Tony looked up. His heart wasn't in it, but he said it anyhow: "Go chase your blonde some more, hell-hips."

He went over to the desk, banged the Supplies and Control button, held it down. Master Screen darkened. He looked at the small square of white paper on the black desk top.

A bill of divorcement. Like that. So in the morning the kid downstairs could go out and get herself another mate and then she could go back to bed again and dream some more about the roaring jets and the burn-waves.

He reached up and wiped at his forehead. She didn't have to see it happen. Nothing in the Constitution—old or new—stated she had to see it happen. He looked down at the matswitch that controlled the visi-lok on the Master Screen. He clamped his teeth together and his hand went out and flipped the switch. The office went dead.

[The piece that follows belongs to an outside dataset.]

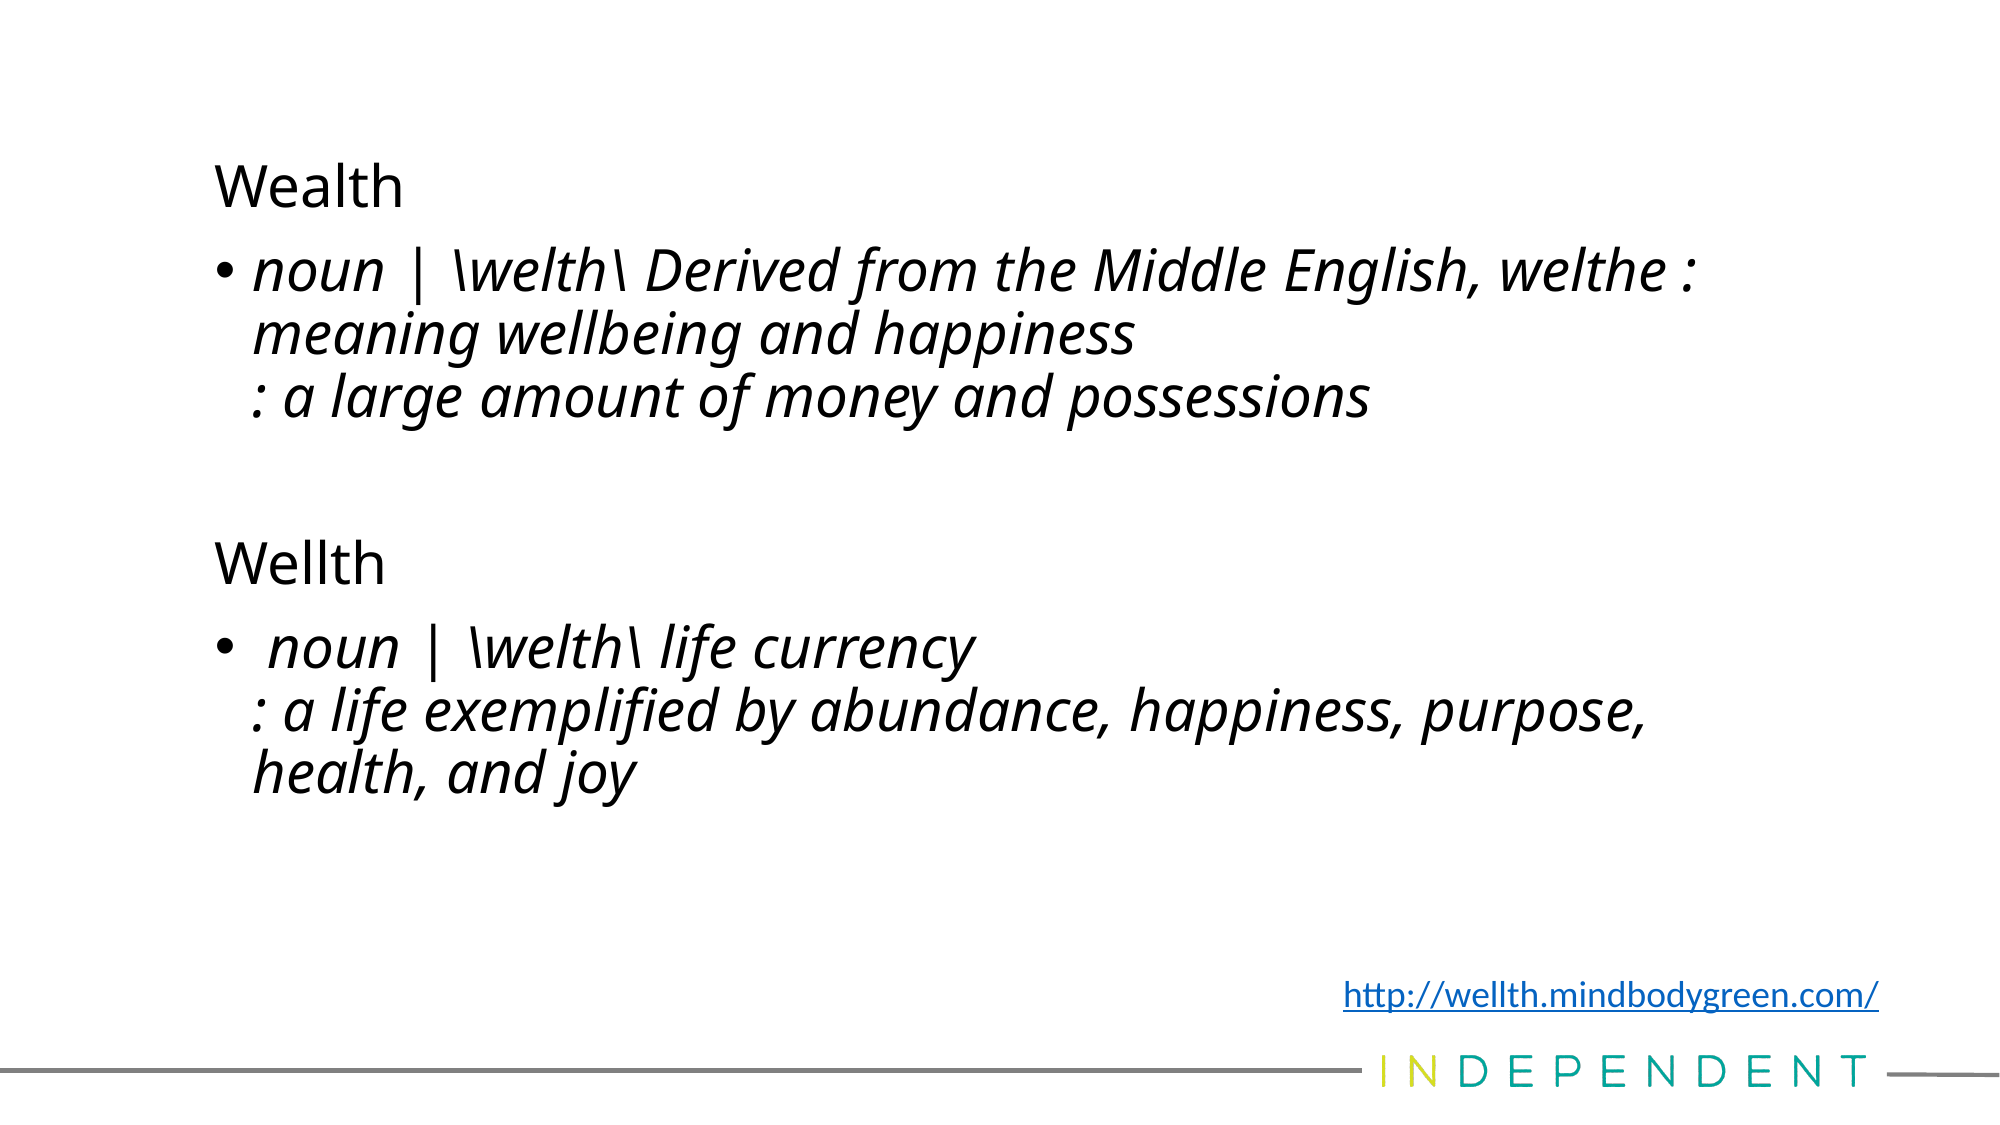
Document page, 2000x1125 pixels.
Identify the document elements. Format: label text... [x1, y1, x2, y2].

Maybe nobody'd notice. Maybe he'd have time to slip into Cell Two and get it over with before anybody noticed. He started across the room on fast, silent feet.

"Radek!" the alternate speaker over in the corner blasted out. He froze solid. "Radek, don't move! Stand where you are!"

Don't move? He couldn't have moved if he'd had jets on. And then the hard voice went on again: "Central Command to Supplies and Control. Use Emergency visi-relay. Unlock the Master Screen! This is Command 419, Regulation Four. Signed, Countersigned."

Almost at once the Master Screen flickered into life and a hard, severe-looking face appeared there. "Radek, turn around! Face the screen!"